Les amendes forfaitaires en plein essor mais leur recouvrement toujours sujet à caution

Près de 500.000 amendes forfaitaires délictuelles ont été enregistrées par les services de police en 2024, selon une étude du service statistique du ministère de l'Intérieur. Depuis 2019, 1,6 million d'amendes ont ainsi été dressées. Sans qu'on sache réellement leur taux de recouvrement.

Alors que le gouvernement s’apprête à donner la possibilité aux policiers municipaux de constater certaines amendes forfaitaires délictuelles (AFD), une étude du service statistique du ministère de l’Intérieur (SSMSI), montre que cette procédure simplifiée est en "plein essor". Instaurées en 2016 mais mises en œuvre qu’à partir de 2019 pour traiter les délits routiers, les AFD ont été élargies à de nouveaux délits au fil du temps (usage de stupéfiants, occupation illicite de halls d’immeubles ou de terrains, etc.), jusqu’à la Lopmi du 23 janvier 2023 qui l’a étendue à 27 nouvelles infractions (contre l’avis du gouvernement qui souhaitait l’appliquer pour tous les délits punis de moins d’un an d’emprisonnement) : vente à la sauvette, filouterie de carburant, tags, intrusion dans les établissements scolaires, fumigènes dans les stades, atteintes à la circulation des trains, vols à l’étalage, déchets sauvages, etc. (voir notre article du 15 décembre 2022)… Depuis 2019, 1,6 million d’amendes ont ainsi été prononcées. Mais leur nombre connaît une forte augmentation qui traduit "une réelle appropriation du dispositif par les forces de sécurité intérieure", souligne le service statistique. L’an dernier, près de 500.000 AFD ont été enregistrées, c’est 10% de l’ensemble des délits et neuf fois plus qu’en 2019. 

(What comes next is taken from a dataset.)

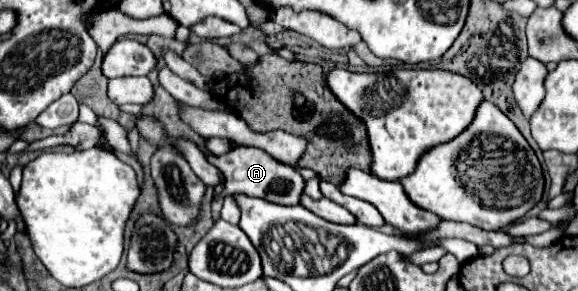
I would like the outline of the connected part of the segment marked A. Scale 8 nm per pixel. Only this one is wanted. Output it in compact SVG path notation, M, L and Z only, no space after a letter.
M236 145L224 155L208 155L208 161L222 171L226 179L224 193L244 193L248 197L260 197L278 205L298 205L300 201L300 193L304 189L304 179L300 177L300 173L294 167L272 159L266 151L260 151L258 147Z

Les délits routiers représentent plus de la moitié des AFD

Trois infractions concentrent l’essentiel des AFD prononcées depuis 2019 : défaut d’assurance (45%), usage de stupéfiants (40%) et conduite sans permis (10%). Les délits routiers représentent donc plus de la moitié des AFD (55%).

Toutefois, depuis 2019, la montée en charge est "nette" quelle que soit la catégorie de délits. La part des AFD représente aujourd’hui 95% des délits enregistrés pour occupations de halls d’immeubles, 77 % des conduites sans assurance, 76 % des usages illicites de stupéfiants et 69 % des ventes à la sauvette.

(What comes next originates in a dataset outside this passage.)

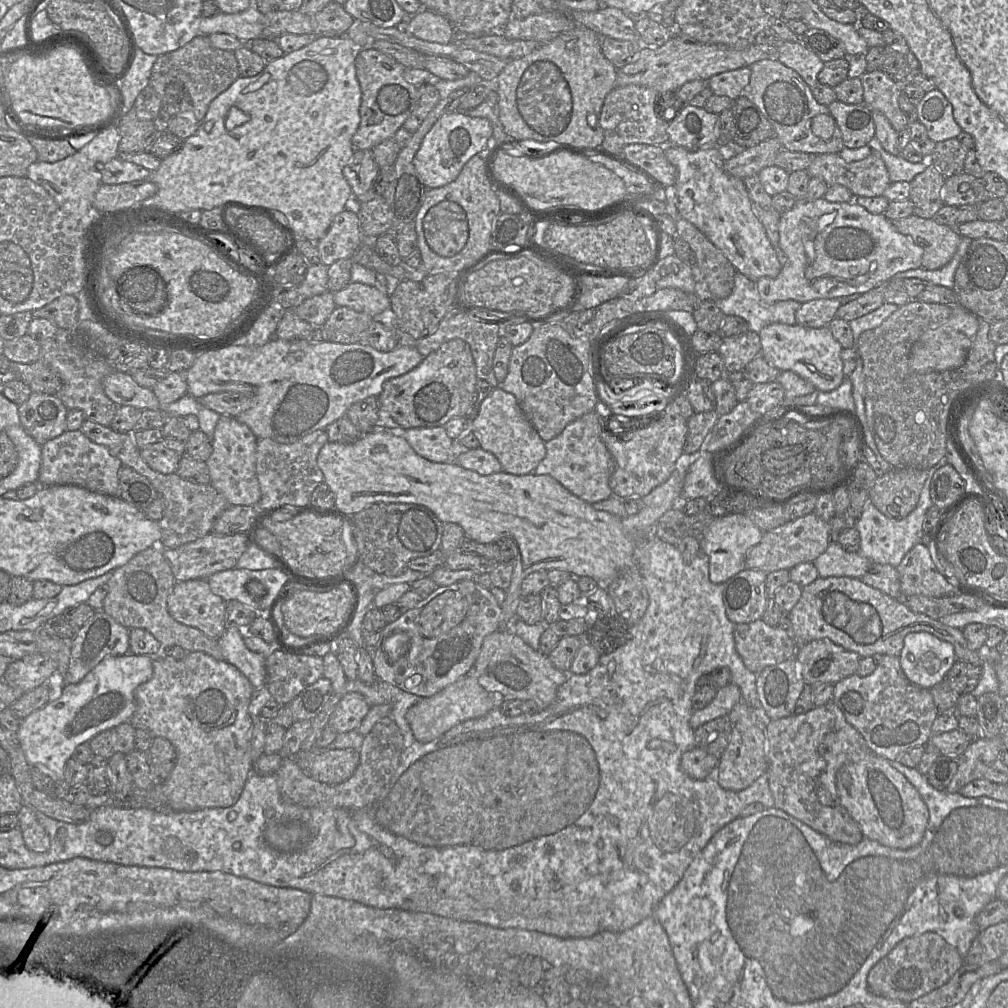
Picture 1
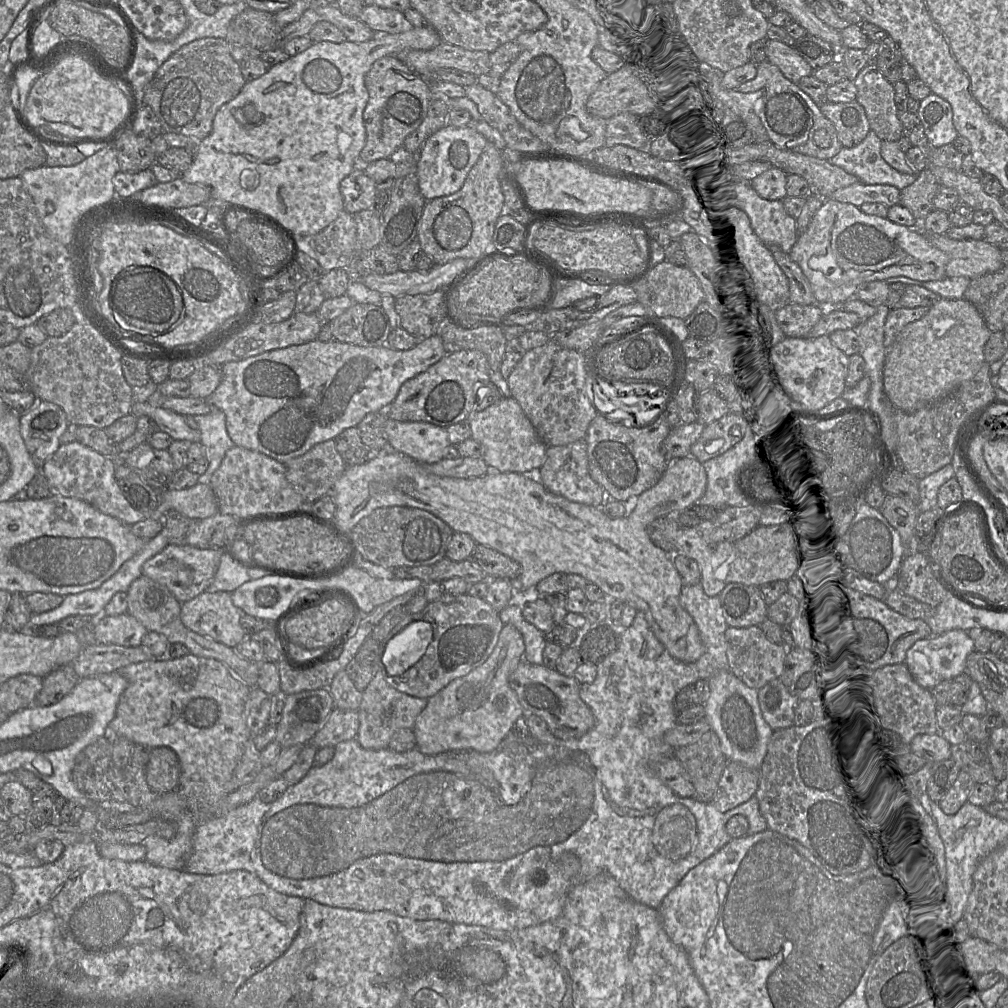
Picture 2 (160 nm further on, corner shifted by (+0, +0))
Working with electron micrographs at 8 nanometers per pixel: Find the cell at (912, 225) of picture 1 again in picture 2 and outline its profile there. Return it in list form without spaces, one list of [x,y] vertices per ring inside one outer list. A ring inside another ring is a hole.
[[[927,234],[929,242],[949,256],[946,277],[977,276],[999,271],[1003,266],[1002,250],[982,240],[955,240],[946,234]]]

Seules exceptions : le recours aux AFP est "résiduel" pour les dépôts de déchets (moins de 5 AFD en 2024), les installations sur le terrain d’autrui (60) ou les fumigènes dans les stades (300). "Ce qui peut interroger sur la pertinence du choix de certains délits concernés par ce dispositif", interroge la note.

Un taux de recouvrement de 20%  

Elle relève également d’importantes disparités départementales. Ainsi la proportion de défauts d’assurance dépasse les 85% dans les Yvelines, Mayotte ou en Guyane. Et les trois quarts des départements présentent un taux inférieur à la moyenne nationale. Même constat pour l’usage de stupéfiants : les trois quarts des départements enregistrent un recours inférieur à la moyenne nationale de 76%, alors que quatre départements (Bouches-du-Rhône, Guyane, Hérault et Rhône) affichent un taux de 81%.  La note émet aussi une corrélation entre la fréquence du recours aux AFD et l’augmentation des délits enregistrés : ainsi, dans les départements où plus de 75% des défauts d’assurance font l’objet d’une AFD, ces délits ont augmenté de 28%. La hausse n’est que de 17% dans les départements avec un recours inférieur à 67%.

À noter que l’étude n’aborde pas la question sensible et ô combien importante du taux de recouvrement. Or selon le sénateur socialiste Jérôme Durain, auteur d’une proposition de loi visant à réformer les AFD, les bénéfices à cet égard "sont loin d'être probants". "Sur un plan strictement comptable, le taux de recouvrement des AFD avoisinerait les 20% (50% pour les stupéfiants), ce qui invalide pour l'essentiel l'argument de l'effectivité de la réponse pénale", y indique-t-il.

Depuis le 1er juillet, trois nouvelles AFD sont entrées en vigueur : exercice illégal du métier de taxi, défaut d’inscription au registre VTC et prise en charge irrégulière d’un client sans réservation préalable.